<<<<

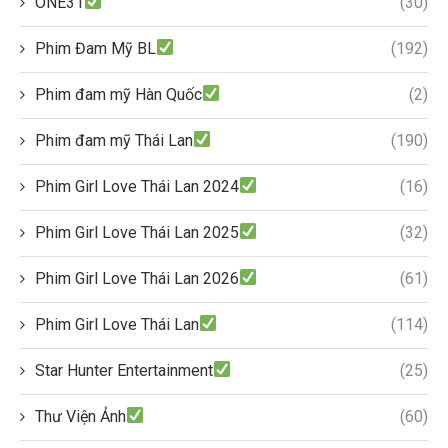
ONE31
(30)
Phim Đam Mỹ BL
(192)
Phim đam mỹ Hàn Quốc
(2)
Phim đam mỹ Thái Lan
(190)
Phim Girl Love Thái Lan 2024
(16)
Phim Girl Love Thái Lan 2025
(32)
Phim Girl Love Thái Lan 2026
(61)
Phim Girl Love Thái Lan
(114)
Star Hunter Entertainment
(25)
Thư Viện Ảnh
(60)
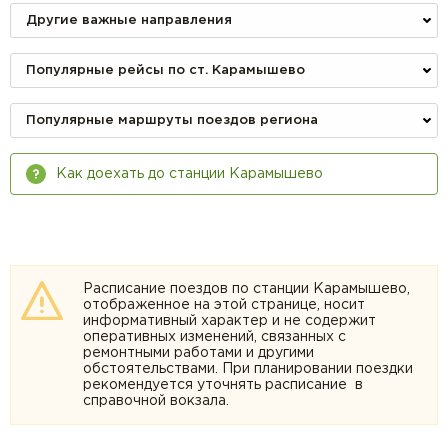
Другие важные направления
Популярные рейсы по ст. Карамышево
Популярные маршруты поездов региона
Как доехать до станции Карамышево
Расписание поездов по станции Карамышево,
отображенное на этой странице, носит
информативный характер и не содержит
оперативных изменений, связанных с
ремонтными работами и другими
обстоятельствами. При планировании поездки
рекомендуется уточнять расписание в
справочной вокзала.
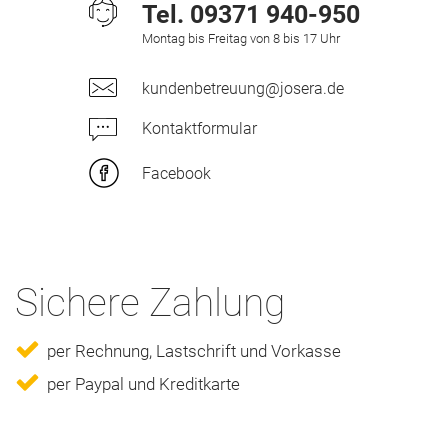
Tel.
09371 940-950
Montag bis Freitag von 8 bis 17 Uhr
kundenbetreuung@josera.de
Kontaktformular
Facebook
Sichere Zahlung
per Rechnung, Lastschrift und Vorkasse
per Paypal und Kreditkarte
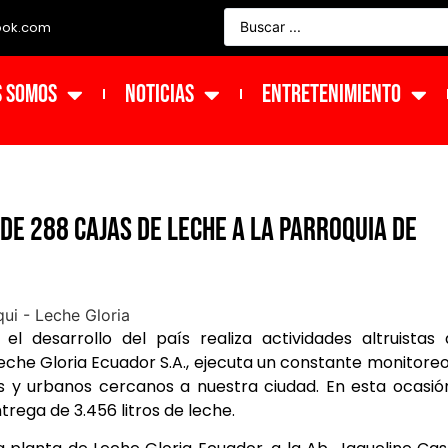
ook.com
s Somos
NOTICIAS
ENTRETENIMIENTO
de 288 cajas de leche a la parroquia de
desarrollo del país realiza actividades altruistas 
Leche Gloria Ecuador S.A., ejecuta un constante monitore
es y urbanos cercanos a nuestra ciudad. En esta ocasió
rega de 3.456 litros de leche.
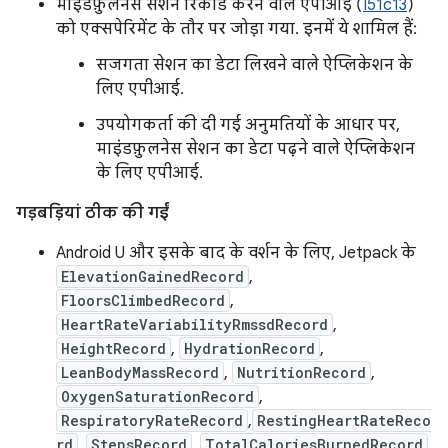
माइंडफ़ुलनेस सेशन रिकॉर्ड करने वाले एपीआई (
I51c13
)
को एक्सपेरिमेंट के तौर पर जोड़ा गया. इनमें ये शामिल हैं:
सजगता सेशन का डेटा लिखने वाले ऐप्लिकेशन के
लिए एपीआई.
उपयोगकर्ता की दी गई अनुमतियों के आधार पर,
माइंडफ़ुलनेस सेशन का डेटा पढ़ने वाले ऐप्लिकेशन
के लिए एपीआई.
गड़बड़ियां ठीक की गईं
Android U और इसके बाद के वर्शन के लिए, Jetpack के
ElevationGainedRecord
,
FloorsClimbedRecord
,
HeartRateVariabilityRmssdRecord
,
HeightRecord
,
HydrationRecord
,
LeanBodyMassRecord
,
NutritionRecord
,
OxygenSaturationRecord
,
RespiratoryRateRecord
,
RestingHeartRateReco
rd
,
StepsRecord
,
TotalCaloriesBurnedRecord
,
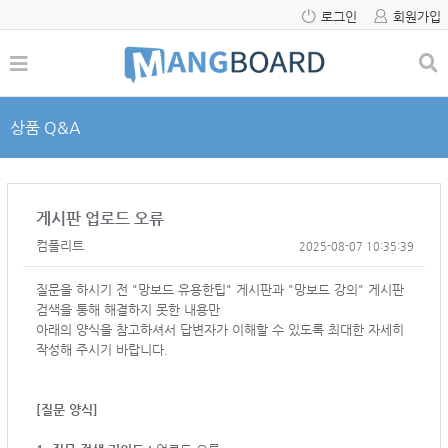
로그인
회원가입
상품 Q&A
게시판 업로드 오류
컴플리트
2025-08-07 10:35:39
질문을 하시기 전 "망보드 유용한팁" 게시판과 "망보드 강의" 게시판
검색을 통해 해결하지 못한 내용만
아래의 양식을 참고하셔서
답변자가 이해할 수 있도록 최대한 자세히
작성해 주시기 바랍니다.
[질문 양식]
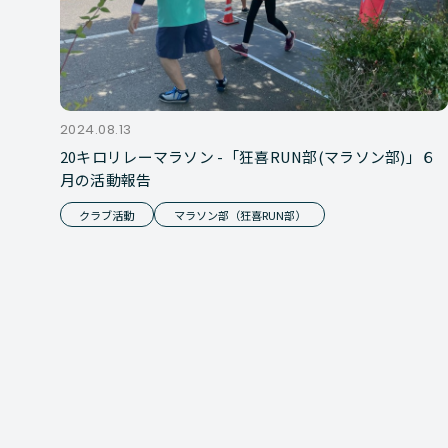
2024.08.13
20キロリレーマラソン -「狂喜RUN部(マラソン部)」６
月の活動報告
クラブ活動
マラソン部（狂喜RUN部）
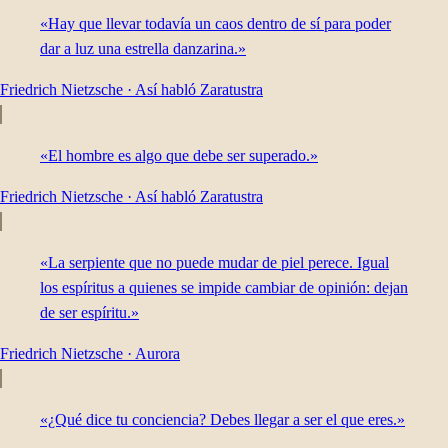
«Hay que llevar todavía un caos dentro de sí para poder
dar a luz una estrella danzarina.»
Friedrich Nietzsche
·
Así habló Zaratustra
«El hombre es algo que debe ser superado.»
Friedrich Nietzsche
·
Así habló Zaratustra
«La serpiente que no puede mudar de piel perece. Igual
los espíritus a quienes se impide cambiar de opinión: dejan
de ser espíritu.»
Friedrich Nietzsche
·
Aurora
«¿Qué dice tu conciencia? Debes llegar a ser el que eres.»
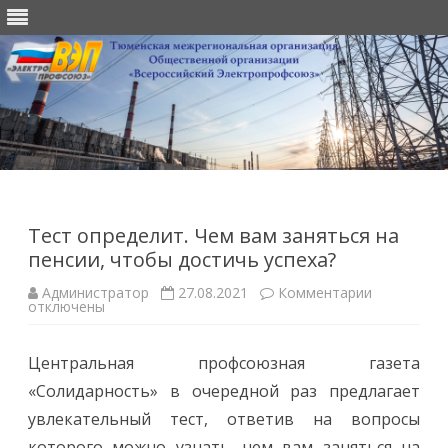
Перейти
к
содержимому
Тест определит. Чем вам заняться на
пенсии, чтобы достичь успеха?
к
Администратор
27.08.2021
Комментарии
записи
отключены
Тест
определит.
Чем
Центральная профсоюзная газета
вам
заняться
«Солидарность» в очередной раз предлагает
на
пенсии,
увлекательный тест, ответив на вопросы
чтобы
достичь
которого можно узнать, чем вам заняться на
успеха?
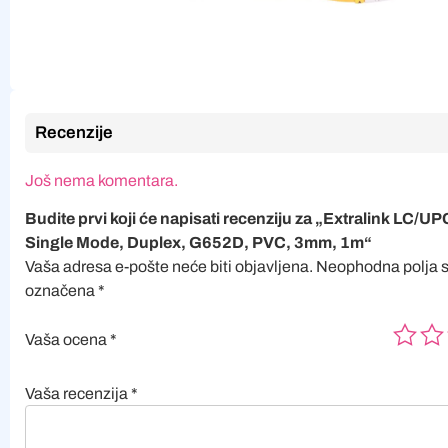
Recenzije
Još nema komentara.
Budite prvi koji će napisati recenziju za „Extralink LC/
Single Mode, Duplex, G652D, PVC, 3mm, 1m“
Vaša adresa e-pošte neće biti objavljena.
Neophodna polja 
označena
*
Vaša ocena
*
Vaša recenzija
*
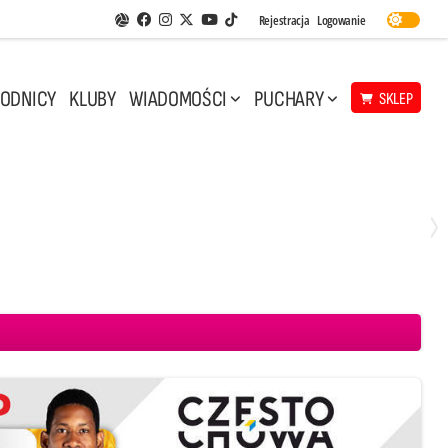
Facebook
Instagram
Twitter
Youtube
Rejestracja
Logowanie
Aplikacja Siatkarskie Ligi
TikTok
ODNICY
KLUBY
WIADOMOŚCI
PUCHARY
SKLEP
Środa, 29 Kwi, 17:30
3
1
eco Resovia Rzeszów
BOGDANKA LUK Lublin
Aluron CMC Warta Zawiercie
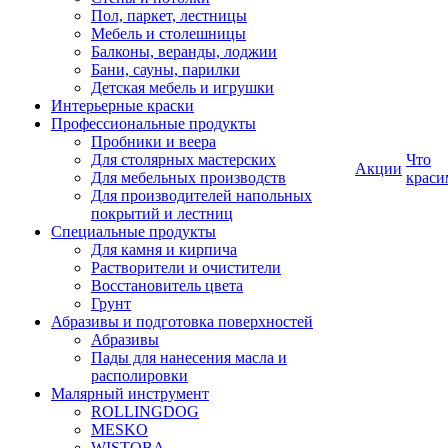
Пол, паркет, лестницы
Мебель и столешницы
Балконы, веранды, лоджии
Бани, сауны, парилки
Детская мебель и игрушки
Интерьерные краски
Профессиональные продукты
Пробники и веера
Для столярных мастерских
Что
Акции
Для мебельных производств
краси
Для производителей напольных
покрытий и лестниц
Специальные продукты
Для камня и кирпича
Растворители и очистители
Восстановитель цвета
Грунт
Абразивы и подготовка поверхностей
Абразивы
Пады для нанесения масла и
располировки
Малярный инструмент
ROLLINGDOG
MESKO
WISTOBA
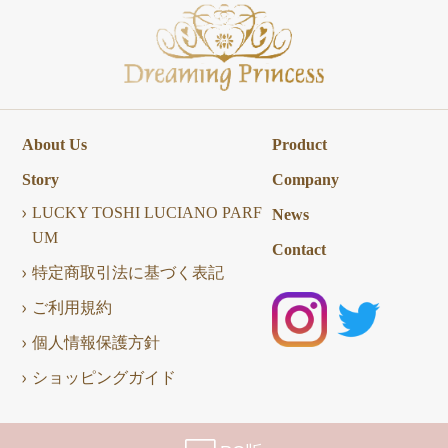
About Us
Product
Story
Company
LUCKY TOSHI LUCIANO PARF
News
UM
Contact
特定商取引法に基づく表記
ご利用規約
個人情報保護方針
ショッピングガイド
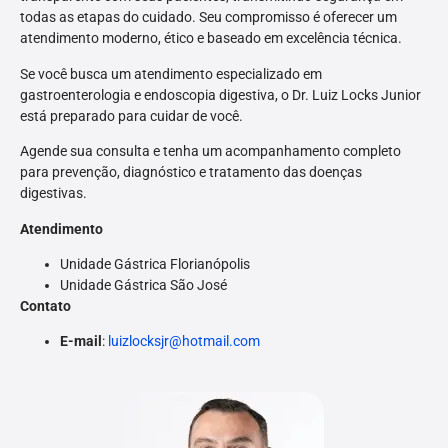
todas as etapas do cuidado. Seu compromisso é oferecer um
atendimento moderno, ético e baseado em excelência técnica.
Se você busca um atendimento especializado em
gastroenterologia e endoscopia digestiva, o Dr. Luiz Locks Junior
está preparado para cuidar de você.
Agende sua consulta e tenha um acompanhamento completo
para prevenção, diagnóstico e tratamento das doenças
digestivas.
Atendimento
Unidade Gástrica Florianópolis
Unidade Gástrica São José
Contato
E-mail
:
luizlocksjr@hotmail.com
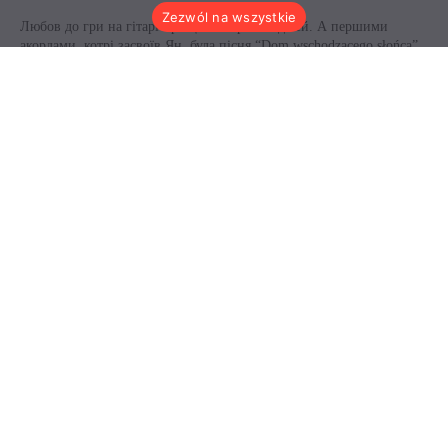
Zezwól na wszystkie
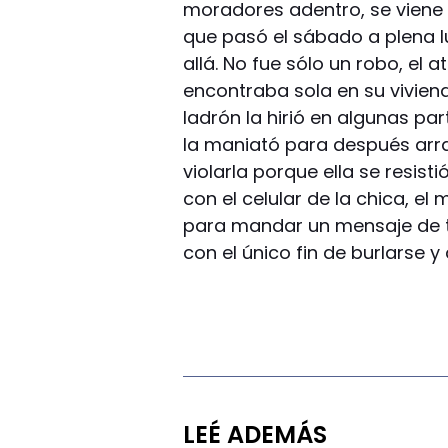
moradores adentro, se viene 
que pasó el sábado a plena l
allá. No fue sólo un robo, el
encontraba sola en su viviend
ladrón la hirió en algunas pa
la maniató para después arra
violarla porque ella se resisti
con el celular de la chica, el
para mandar un mensaje de te
con el único fin de burlarse 
LEÉ ADEMÁS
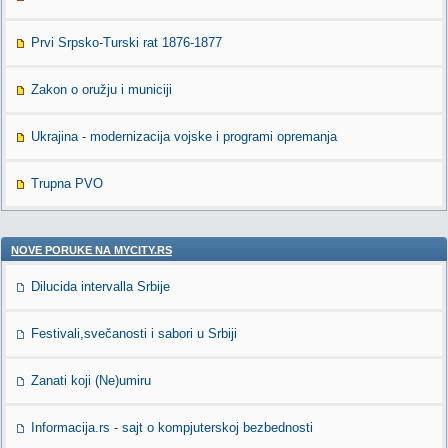
Prvi Srpsko-Turski rat 1876-1877
Zakon o oružju i municiji
Ukrajina - modernizacija vojske i programi opremanja
Trupna PVO
NOVE PORUKE NA MYCITY.RS
Dilucida intervalla Srbije
Festivali,svečanosti i sabori u Srbiji
Zanati koji (Ne)umiru
Informacija.rs - sajt o kompjuterskoj bezbednosti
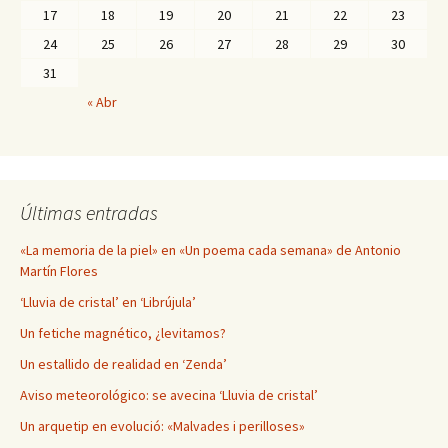
17
18
19
20
21
22
23
24
25
26
27
28
29
30
31
« Abr
Últimas entradas
«La memoria de la piel» en «Un poema cada semana» de Antonio
Martín Flores
‘Lluvia de cristal’ en ‘Librújula’
Un fetiche magnético, ¿levitamos?
Un estallido de realidad en ‘Zenda’
Aviso meteorológico: se avecina ‘Lluvia de cristal’
Un arquetip en evolució: «Malvades i perilloses»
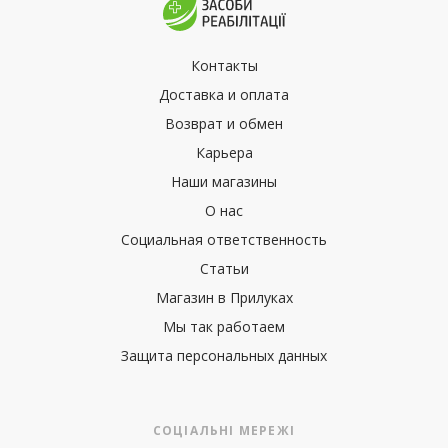
Контакты
Доставка и оплата
Возврат и обмен
Карьера
Наши магазины
О нас
Социальная ответственность
Статьи
Магазин в Прилуках
Мы так работаем
Защита персональных данных
СОЦІАЛЬНІ МЕРЕЖІ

>>>>

## TASK PROMPT
Say how many of the lines above include the string "Love", and give no other words.

## WRITTEN SOLUTION
4